His mouth went dry as he immediately looked at their leggings, their moccasins. Jehoshaphat—but they were tall men. Yet as his eyes raced over the patterns of quill-and beadwork they wore, there was something more about their look, their dress, the way they fashioned their hair, that convinced him these weren’t Arapaho.
Below them on the valley floor the bulls were passing now, thundering along behind the cows and calves—the last in the great cavalcade. Over the shoulders of some of the warriors Bass caught a glimpse of another dozen or more riders beginning to cross over from the far slope in the wake of the last retreating buffalo. They too were coming his way.

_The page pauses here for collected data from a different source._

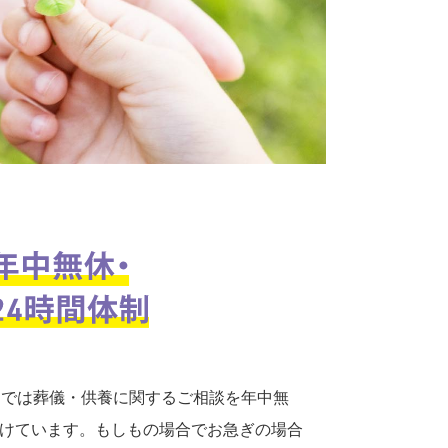
口では葬儀・供養に関するご相談を年中無
付けています。もしもの場合でお急ぎの場合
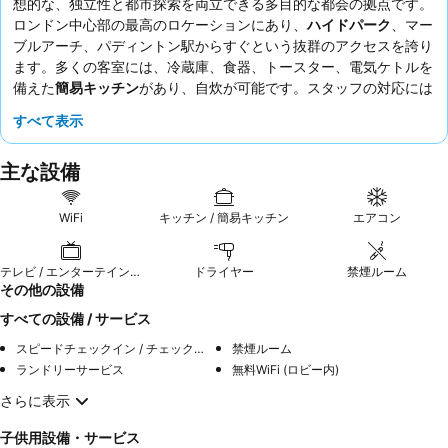
想的な、独立性と都市探索を両立できる多目的な都会の拠点です。
ロンドン中心部の最高のロケーションにあり、
ハイドパーク
、マー
ブルアーチ、パディントン駅からすぐという抜群のアクセスを誇り
ます。多くの客室には、冷蔵庫、食器、トースター、電気ケトルを
備えた
簡易キッチン
があり、自炊が可能です。スタッフの対応には
ばらつきがあるものの、ゲストは快適なベッドと質の良い寝具を一
すべて表示
貫して高く評価しています。より静かな滞在を希望する場合は、庭
園に面した部屋をリクエストすることをおすすめします。
主な設備
WiFi
キッチン / 簡易キッチン
エアコン
テレビ / エンターテインメント
ドライヤー
禁煙ルーム
その他の設備
すべての設備 / サービス
スピードチェックイン / チェックアウト
禁煙ルーム
ランドリーサービス
無料WiFi (ロビー内)
さらに表示
子供用設備・サービス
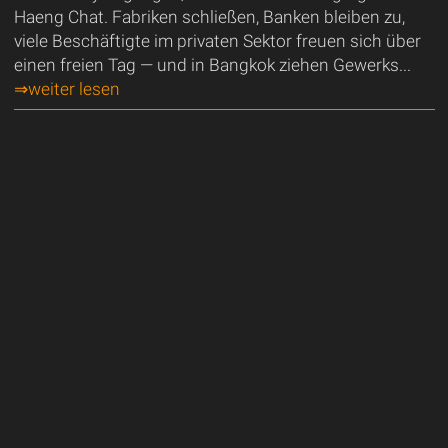
Haeng Chat. Fabriken schließen, Banken bleiben zu,
viele Beschäftigte im privaten Sektor freuen sich über
einen freien Tag — und in Bangkok ziehen Gewerks...
⇒weiter lesen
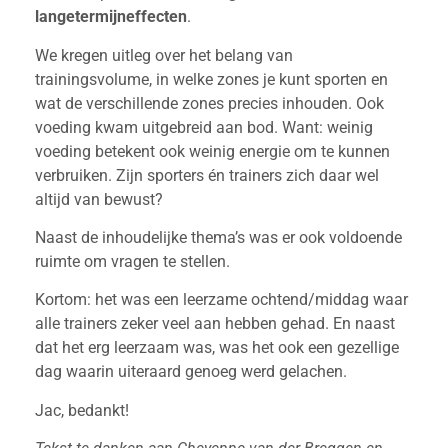
langetermijneffecten
.
We kregen uitleg over het belang van
trainingsvolume, in welke zones je kunt sporten en
wat de verschillende zones precies inhouden. Ook
voeding kwam uitgebreid aan bod. Want: weinig
voeding betekent ook weinig energie om te kunnen
verbruiken. Zijn sporters én trainers zich daar wel
altijd van bewust?
Naast de inhoudelijke thema’s was er ook voldoende
ruimte om vragen te stellen.
Kortom: het was een leerzame ochtend/middag waar
alle trainers zeker veel aan hebben gehad. En naast
dat het erg leerzaam was, was het ook een gezellige
dag waarin uiteraard genoeg werd gelachen.
Jac, bedankt!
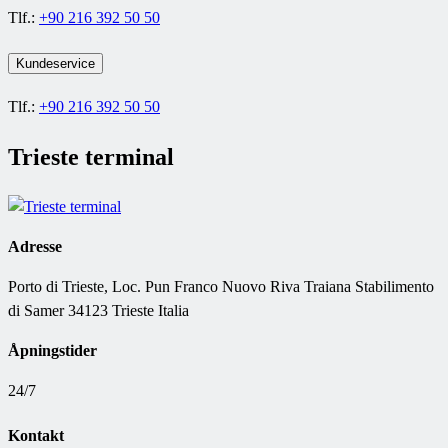
Tlf.:
+90 216 392 50 50
Kundeservice
Tlf.:
+90 216 392 50 50
Trieste terminal
Adresse
Porto di Trieste, Loc. Pun Franco Nuovo Riva Traiana Stabilimento
di Samer 34123 Trieste Italia
Åpningstider
24/7
Kontakt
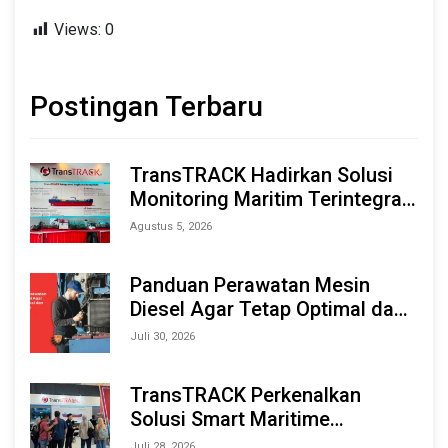
Views:
0
Postingan Terbaru
TransTRACK Hadirkan Solusi
Monitoring Maritim Terintegrasi
Berbasis AI & IoT di Indonesia
Agustus 5, 2026
Marine & Offshore Expo (IMOX)
2026
Panduan Perawatan Mesin
Diesel Agar Tetap Optimal dan
Tahan Lama
Juli 30, 2026
TransTRACK Perkenalkan
Solusi Smart Maritime
Monitoring Berbasis AI dan IoT
Juli 28, 2026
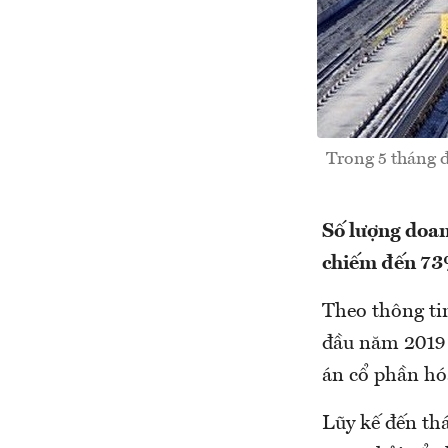
Trong 5 tháng đ
Số lượng doan
chiếm đến 73%
Theo thông ti
đầu năm 2019 
án cổ phần hó
Lũy kế đến th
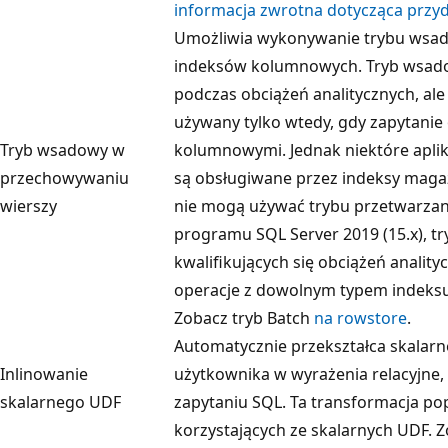
informacja zwrotna dotycząca przydz
Umożliwia wykonywanie trybu wsad
indeksów kolumnowych. Tryb wsado
podczas obciążeń analitycznych, ale 
używany tylko wtedy, gdy zapytanie
Tryb wsadowy w
kolumnowymi. Jednak niektóre aplik
przechowywaniu
są obsługiwane przez indeksy maga
wierszy
nie mogą używać trybu przetwarza
programu SQL Server 2019 (15.x), t
kwalifikujących się obciążeń analit
operacje z dowolnym typem indeksu
Zobacz tryb Batch
na rowstore
.
Automatycznie przekształca skalarn
Inlinowanie
użytkownika w wyrażenia relacyjne,
skalarnego UDF
zapytaniu SQL. Ta transformacja p
korzystających ze skalarnych UDF.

And a large group of horsemen moved about on foot there on the nearby ground at the bottom of the slope, their ponies held by others who waited nearby
as they gathered in a throbbing knot around something shapeless on the trampled ground.
He wondered if they were gathering around one of the fallen beasts to begin butchering it … then he figured they would not all cluster around one animal in such a way. Perhaps, yes—they were acting as if it was one of their own who had fallen from his pony and gotten himself trampled. Then as the dozen or so riders drew closer, his surprise turned quickly to fear. It seemed with the approach of these horsemen, the first warriors were giving him their total attention.
Maybe they were already blaming him for the stampede—believing he had caused the death of their companion.
All he had was the knife. At least to get it in his hand before too many arrows punctured his hide. Just to know he died with a weapon in his hand.
Down the slope some thirty feet the dozen riders reined up. He figured them to be the band’s headmen. Lots of long hair blowing in the cool breeze of that late-summer morning. Feathers and scalp locks on their war shirts that kept them warm. A sprinkling of graying heads—the old ones, those who commanded respect and likely ruled over this hunt.
Now his back fat was in the fire.
Moving slowly so he wouldn’t attract any attention, he rolled slightly to the right, onto his hip as his left hand gradually let go of Hannah’s lead rope and he inched it toward the small of his back, where he hoped to seize the well-worn skinning knife and yank it from the old scabbard stuffed in his belt.
The warrior closest to his left took a sudden, crouching step forward, drawing his bowstring back even farther and shouting to the other bowmen.
Immediately raising his arm, one of the arriving dozen shouted something Scratch did not understand. Whatever it was that was said, it froze the bowmen in place. There was low muttering among the warriors as the one giving the orders, the one who had called out, stepped right up to Bass, pulling a fur cap from his head.
“Eeegod, boys! If’n it ain’t a white child out here all on his lonesome!” Then he bent forward at the waist a bit
to quickly study Bass. “Yep, ye are a white nigger, sure enough!”
In utter shock Scratch watched a second one, then a third, and finally more white men step up through the gaps between the warriors who held their bows on this quarry they had cornered on the hillside.